── SUPPLIED TEXT ──

Importantly, “important” refers to theoretical, not statistical, importance here. This importance motivates the inclusion of a variable (except perhaps for purely exploratory variables about which no “subject matter knowledge” is present). With minimal modeling, important information, which was originally in our data, might be left out of a model due to the categorical character of variable selection: a predictor either stays in the model or is dropped. Modeled effects, however, are gradual – coefficients, standard errors, t-/p-values are all continuous measures – so a categorical in/out decision may cause us to lose relevant detail. Moreover, it can be a form of cherry-picking by statistical significance, as Harrell (2015: 63) explains: “Variable selection is an example where the analysis is systematically tilted in one’s favor by directly selecting variables on the basis of p-values of interest, and all elements of the final result (including regression coefficients and p-values) are biased”. This bias can lead to overrating the statistical significance of the effects that remain in the model (cf. Heinze et al. 2018: 435).

Minimal models also hinder comparability: when a model is applied to new data, the two results may be different after the variable selection process. Because models are inherently dependent on the observed data, two minimal models including the same candidate variables but run on separate datasets may contain different variables on the basis of their contribution to explaining the variance in the dependent variable. In the camera metaphor, variable selection might make it less straightforward to look back at the two pictures to compare them and find differences as regards perspectives or shades of color. Assessing such differences can be part of a research design or of a research cycle to create cumulative knowledge (cf. Schmidt 1996). In this paper, we argue that a pre-defined set of variables might be useful when these variables are tested on different dependent variables and then compared (e.g., different loci of phonetic reduction in the same morphophonological unit).

1.3 Deductive versus predictive modeling: a matter of research design

There seems to be little awareness in the (linguistic) research community of the distinction between “explanatory” and “predictive” modeling (cf. Shmueli 2010). On the one hand, explanatory modeling applies “statistical models to data for testing causal hypotheses about theoretical constructs”. On the other hand, predictive modeling applies “a statistical model or data mining algorithm to data for the purpose of predicting new or future observations” (Shmueli 2010: 291). These definitions of explanatory and predictive modeling refer to the purpose of modeling (not the method). The kind of research setting we address here, empirical research based on cognitive or social theories of language, can be considered “theory-heavy” (Shmueli 2010: 290). The questions asked in this setting typically call for an explanatory modeling approach, as they aim to test or refine theoretical constructs.^[3] This is why it is central to distinguish between these two different dimensions (explanatory vs. predictive) in order to build a model that best “fits” the data as well as the purpose: we should consider that “[e]xplanatory power and predictive accuracy are different qualities; a model will possess some level of each” (Shmueli 2010: 305). One purpose of the present paper is to highlight the distinction between predictive and explanatory modeling and how they lead to a minimal or deductive use of variables, respectively.

───

SHORT TASK:
Write the next part of the passage on explanatory versus predictive modeling in linguistic research, starting right after its final sentence. The data after this point come from a separate source.

── MATERIAL PROVIDED ──

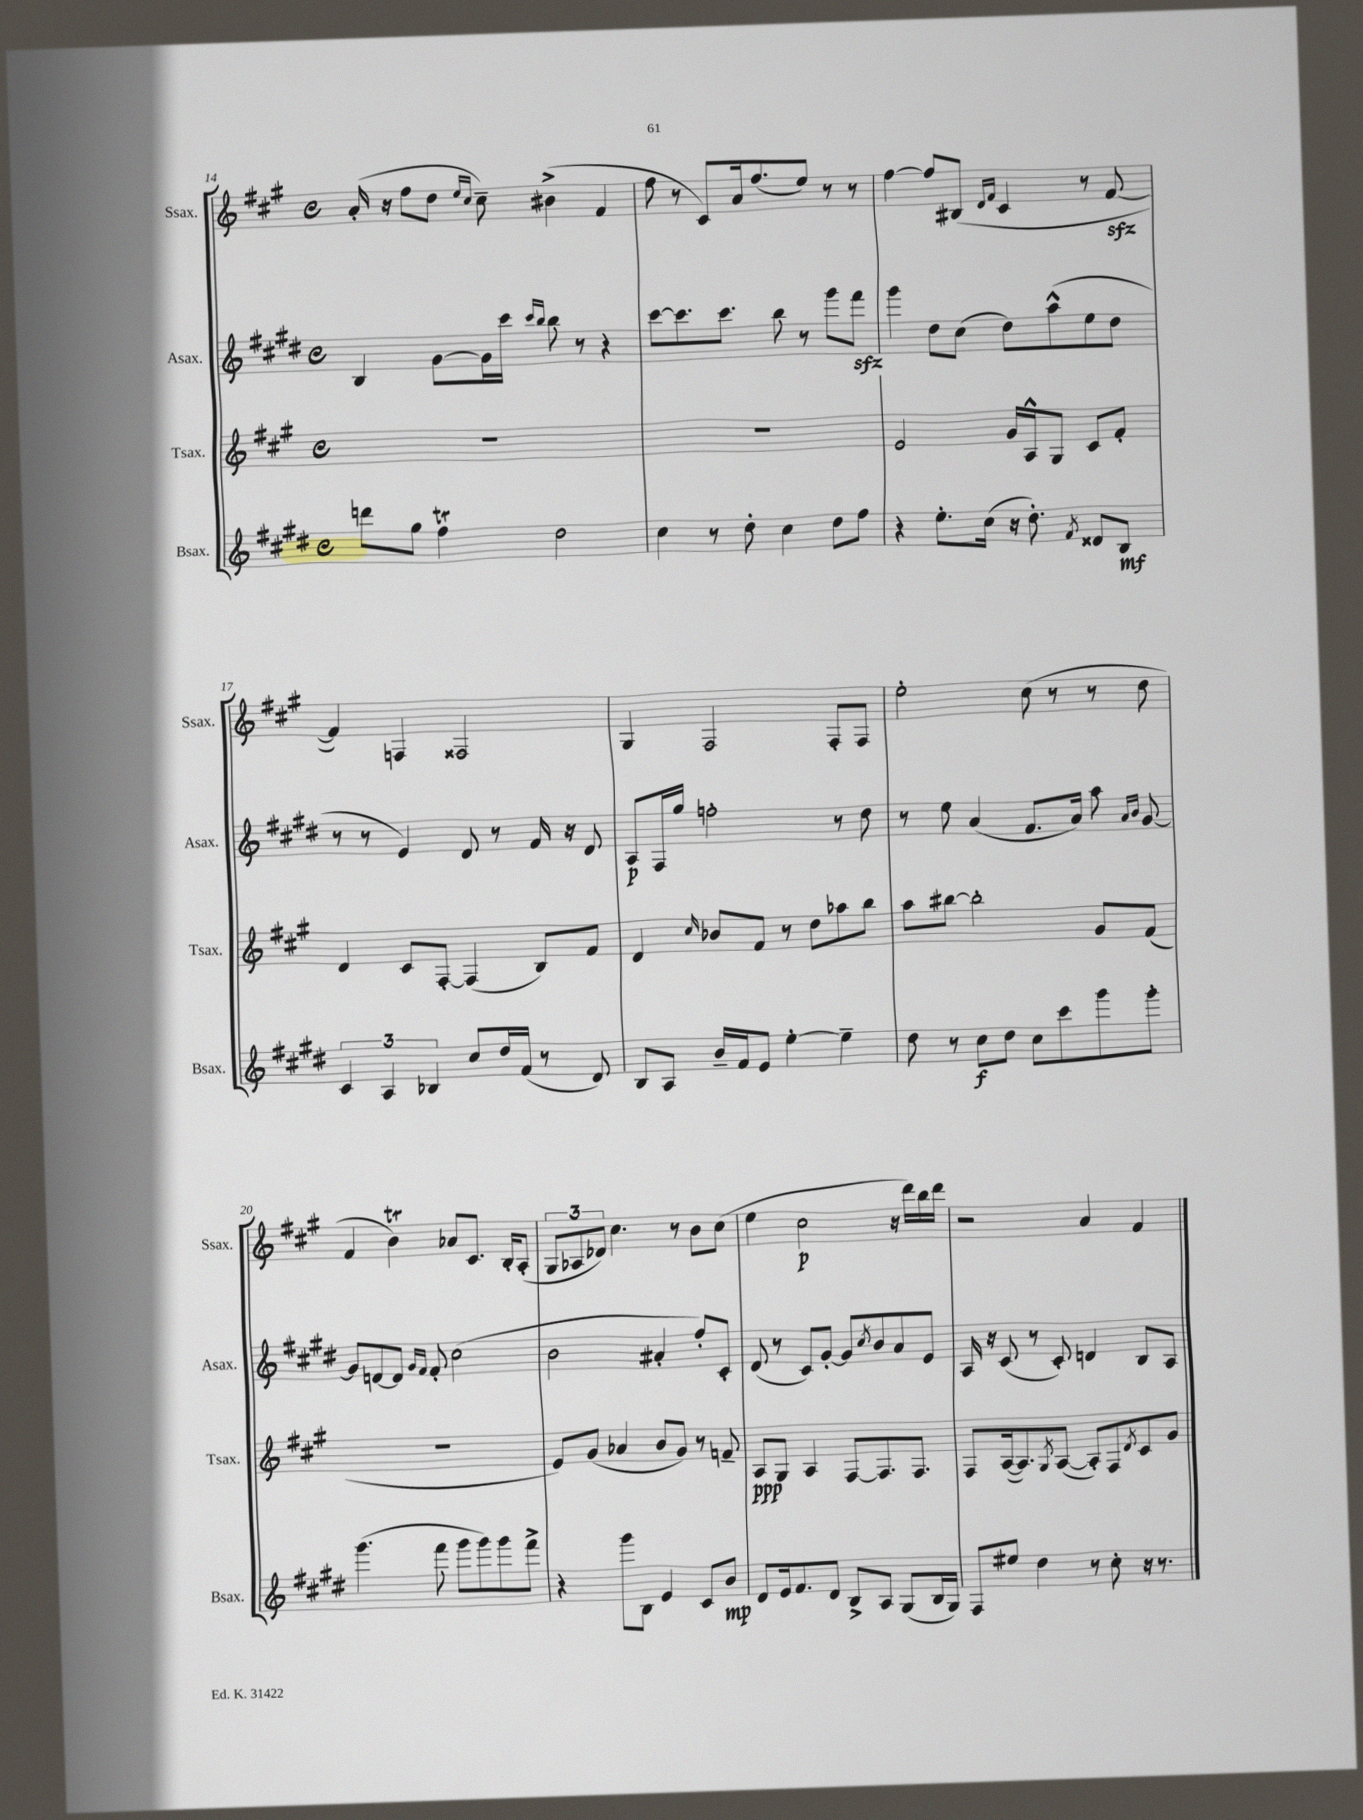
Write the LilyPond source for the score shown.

───

RESULT OF THIS EXERCISE:
As an initial step, both approaches require some kind of pre-selection of candidate variables. In the research setting described above, this will ideally be based on subject matter knowledge (theoretical and empirical literature, domain expertise). Then, a predictive approach is interested only in information that will reliably “predict” an outcome, typically producing a “minimal adequate” model.^[4] Thus, predictive modeling entails that some of the variables we or others have hypothesized to have an effect on a given outcome might simply disappear because we are interested in forecasting future results rather than in comprehensively accounting for the existent effects. The explanatory approach, however, requires a careful formulation of expectations as regards the effects of given variables (in relation to their status as in Section 1.2.), and then to estimate them as precisely as possible. This is achieved by a deductive modeling strategy that does not exclude “inefficient” variables. The fact that prediction implies economy of predictors should not be used to argue that deductive models are “uneconomic”, undiscerning, or unreliable. It is the researcher’s responsibility to craft deductive models that allow for a useful interpretation of effects in a dataset. There are ways to attain this, and there are advantages to this approach.

In what follows, we show the ramifications of both the minimal and deductive approaches to regression modeling by considering their applications to data from a previous corpus study. This case study illustrates some advantages of deductive models: they rely explicitly on prior knowledge, they are responsive to our linguistic objectives, and they allow for estimation and comparison across datasets (in this case, different loci of variation).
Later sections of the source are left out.